In rare cases, the infection spreads from the middle ear to the intracranial tissues such as the meninges covering the brain matter. Inflammation of the meninges (meningitis) is the most common intracranial complication of otitis media followed by brain abscess. Meningitis is a serious condition and should be treated carefully. The frequent signs that may indicate the development of meningitis are neck stiffness, severe headache, and projectile vomiting. Infection may spread to the inner ear causing labyrinthitis that may cause irreversible damage to the neural endings precepting sound waves.
3) Facial Nerve Paralysis
is a potential risk of otitis media. The facial nerve passes through the posterior and medial walls of the middle ear, therefore in patients with otitis media, the inflammatory process may irritate the nerve or cause an accumulation of fluid that compress it against the bony wall. In such a case, the patients complain of loss of facial expression on the side of the affected ear. Complete restoration of the facial expression is believed to occur 2 to 3 weeks after treatment of the underlying cause (otitis media).

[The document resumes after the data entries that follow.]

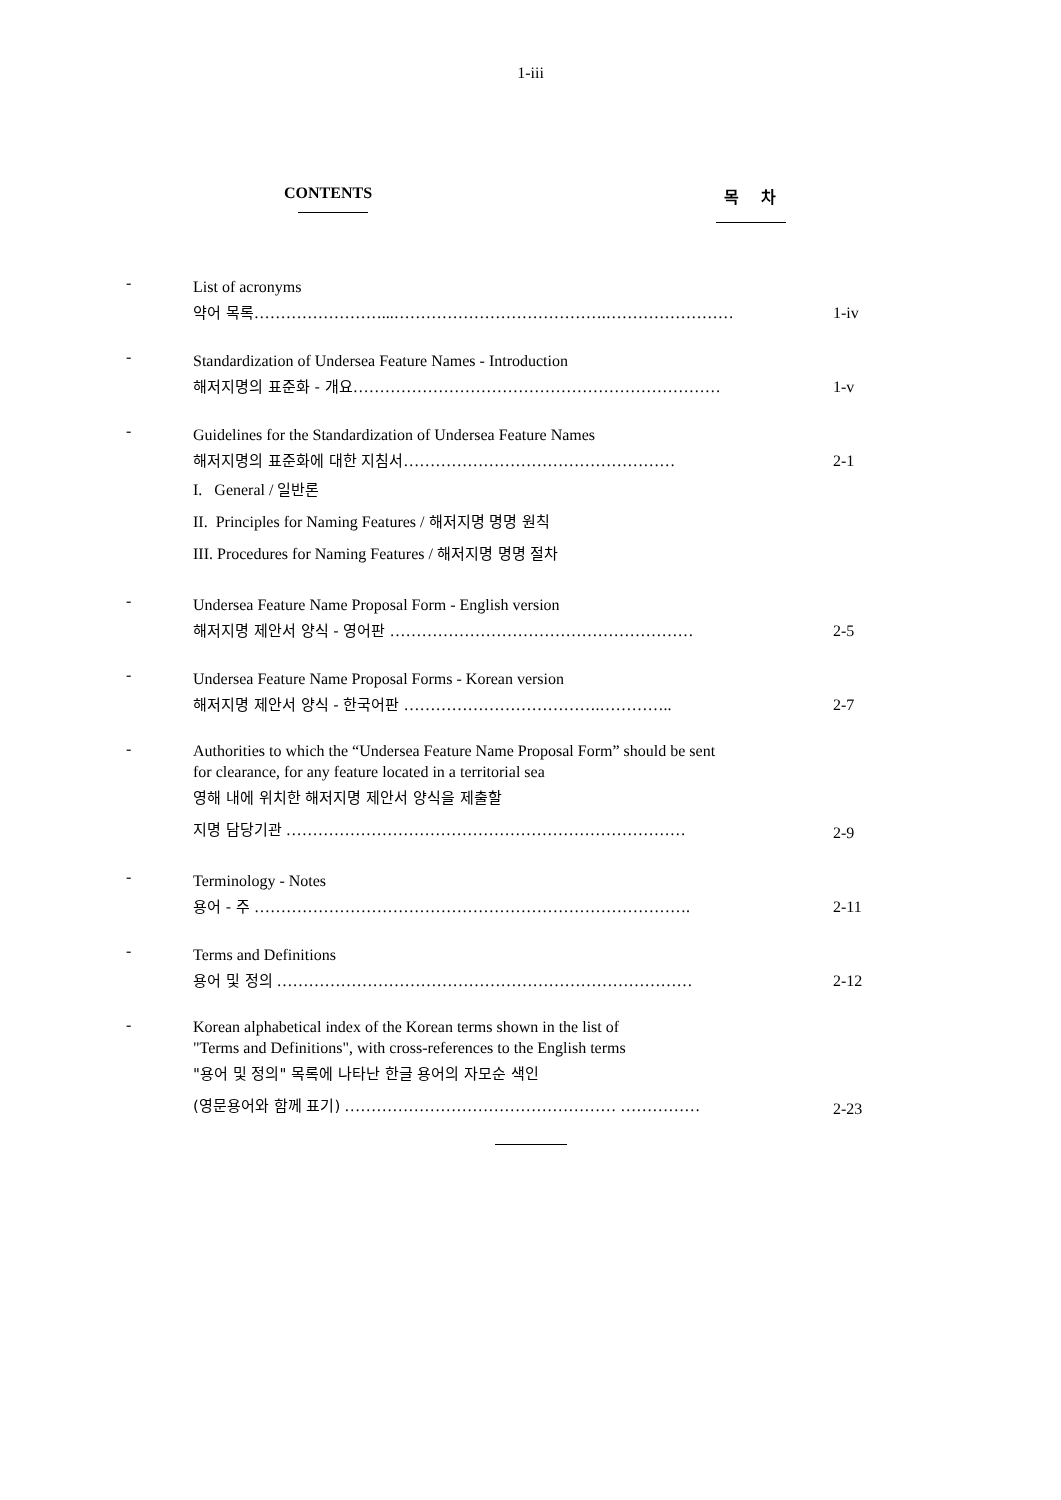1-iii
CONTENTS 목 차
-
List of acronyms
약어 목록……………………...………………………………….……………………
1-iv
-
Standardization of Undersea Feature Names - Introduction
해저지명의 표준화 - 개요……………………………………………………………
1-v
-
Guidelines for the Standardization of Undersea Feature Names
해저지명의 표준화에 대한 지침서……………………………………………
I. General / 일반론
II. Principles for Naming Features / 해저지명 명명 원칙
III. Procedures for Naming Features / 해저지명 명명 절차
2-1
-
Undersea Feature Name Proposal Form - English version
해저지명 제안서 양식 - 영어판 …………………………………………………
2-5
-
Undersea Feature Name Proposal Forms - Korean version
해저지명 제안서 양식 - 한국어판 ……………………………….…………..
2-7
-
Authorities to which the “Undersea Feature Name Proposal Form” should be sent
for clearance, for any feature located in a territorial sea
영해 내에 위치한 해저지명 제안서 양식을 제출할
지명 담당기관 …………………………………………………………………
2-9
-
Terminology - Notes
용어 - 주 ……………………………………………………………………….
2-11
-
Terms and Definitions
용어 및 정의 ……………………………………………………………………
2-12
-
Korean alphabetical index of the Korean terms shown in the list of
"Terms and Definitions", with cross-references to the English terms
"용어 및 정의" 목록에 나타난 한글 용어의 자모순 색인
(영문용어와 함께 표기) …………………………………………… ……………
2-23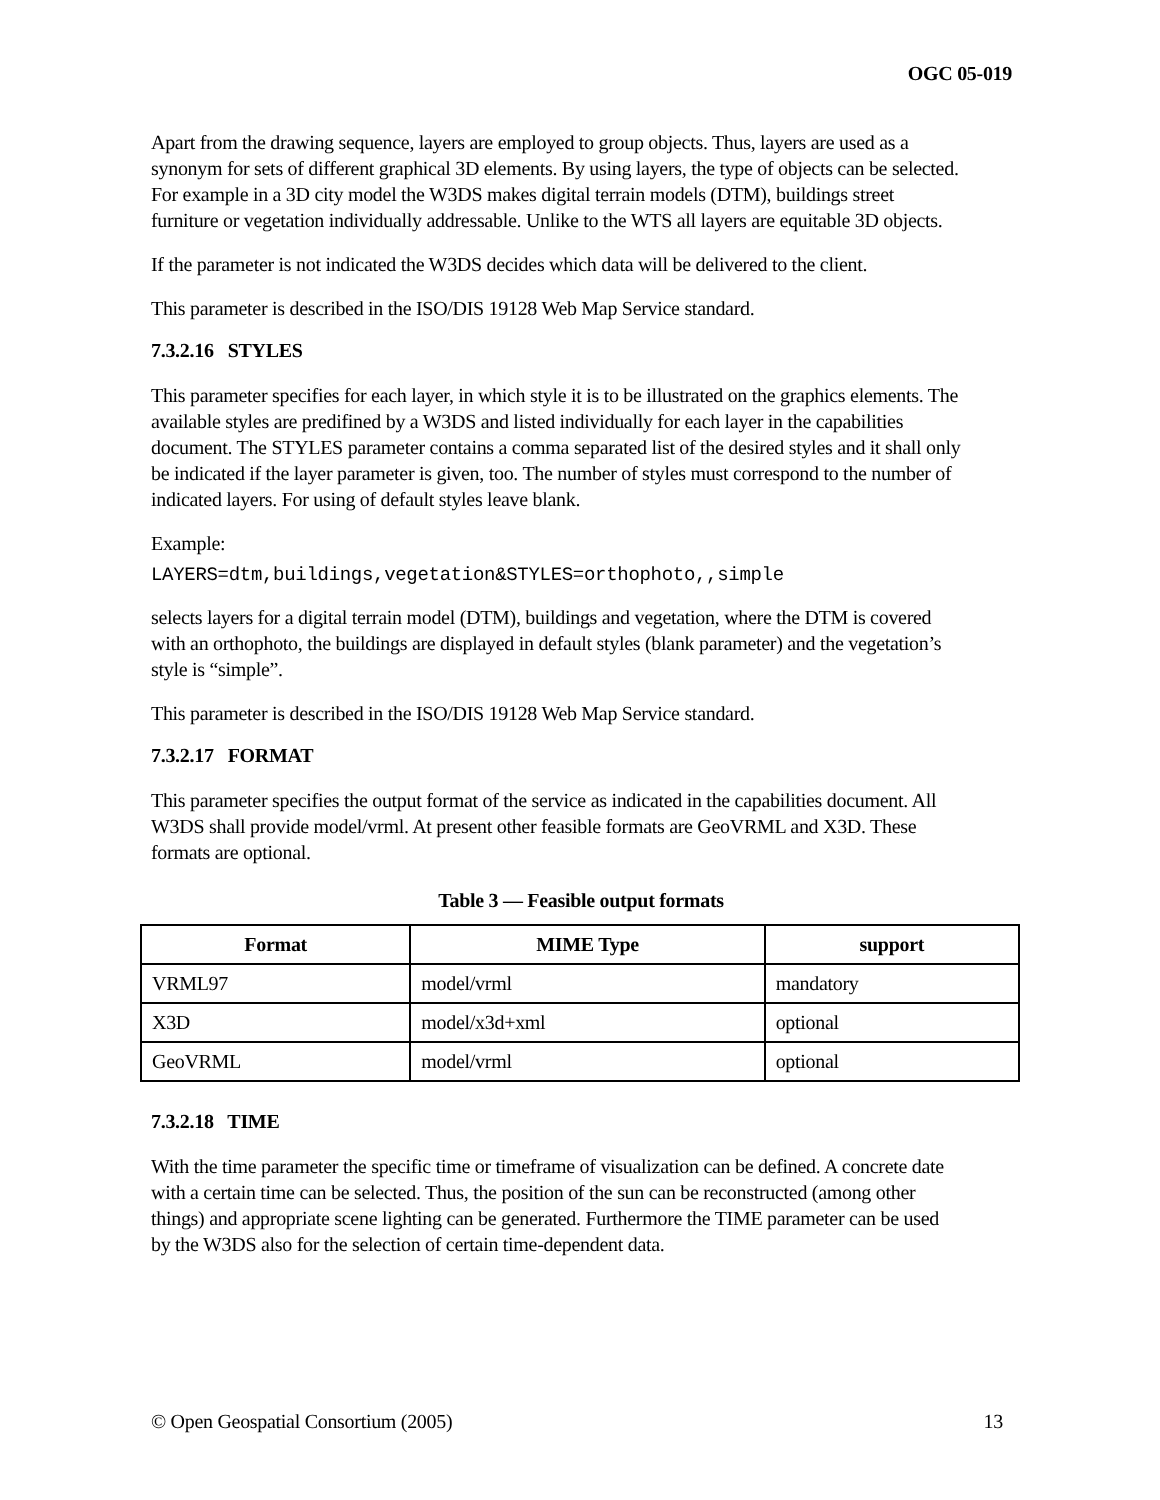OGC 05-019
Apart from the drawing sequence, layers are employed to group objects. Thus, layers are used as a synonym for sets of different graphical 3D elements. By using layers, the type of objects can be selected. For example in a 3D city model the W3DS makes digital terrain models (DTM), buildings street furniture or vegetation individually addressable. Unlike to the WTS all layers are equitable 3D objects.
If the parameter is not indicated the W3DS decides which data will be delivered to the client.
This parameter is described in the ISO/DIS 19128 Web Map Service standard.
7.3.2.16 STYLES
This parameter specifies for each layer, in which style it is to be illustrated on the graphics elements. The available styles are predifined by a W3DS and listed individually for each layer in the capabilities document. The STYLES parameter contains a comma separated list of the desired styles and it shall only be indicated if the layer parameter is given, too. The number of styles must correspond to the number of indicated layers. For using of default styles leave blank.
Example:
LAYERS=dtm,buildings,vegetation&STYLES=orthophoto,,simple
selects layers for a digital terrain model (DTM), buildings and vegetation, where the DTM is covered with an orthophoto, the buildings are displayed in default styles (blank parameter) and the vegetation’s style is “simple”.
This parameter is described in the ISO/DIS 19128 Web Map Service standard.
7.3.2.17 FORMAT
This parameter specifies the output format of the service as indicated in the capabilities document. All W3DS shall provide model/vrml. At present other feasible formats are GeoVRML and X3D. These formats are optional.
Table 3 — Feasible output formats
| Format | MIME Type | support |
| --- | --- | --- |
| VRML97 | model/vrml | mandatory |
| X3D | model/x3d+xml | optional |
| GeoVRML | model/vrml | optional |
7.3.2.18 TIME
With the time parameter the specific time or timeframe of visualization can be defined. A concrete date with a certain time can be selected. Thus, the position of the sun can be reconstructed (among other things) and appropriate scene lighting can be generated. Furthermore the TIME parameter can be used by the W3DS also for the selection of certain time-dependent data.
© Open Geospatial Consortium (2005) 13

Treatment of Middle Ear Infection
Once the diagnosis of acute otitis media is established, the objectives of treatment are to resolve the symptoms, treat the infectious process with antibiotics, and prevent a recurrence. Prescription and administration of Antibiotics are controversial in the treatment of acute otitis media, and recommendations vary by guidelines your healthcare facility follows. It is believed that up to 90% of patients with acute otitis media recover spontaneously within two weeks with just nutritional support and symptomatic treatment, consequently, antibiotics should not be administered to all children at first.
Delaying antibiotic medication in certain patients decreases treatment costs, reduces adverse effects, and limits the emergence of resistant strains of bacteria. The wait-and-see approach approved by the American academies of pediatrics has its guidelines, so it should not be applied to all patients with otitis media. Analgesics such as paracetamol (acetaminophen) and ibuprofen are also prescribed to relieve the pain. Aspirin is less commonly used to reduce pain in children to avoid Reye’s syndrome.
Surgical intervention is indicated in certain scenarios of otitis media. Patients who have acute otitis media with a bulging and congested eardrum that medication failed to relieve after 48 hours are indicated to have a myringotomy. Myringotomy is a surgical procedure in which a small incision (hole) is made in the eardrum to allow fluid accumulating in the middle ear to be drained through the external auditory canal.
The aim of myringotomy other than drainage of fluid or pus from the middle ear is to avoid uncontrolled rupture of the ear drum. In cases of chronic otitis media with effusion, myringotomy could be indicated in addition to the insertion of a ventilation tube to prevent the continuous buildup of fluids in the middle ear.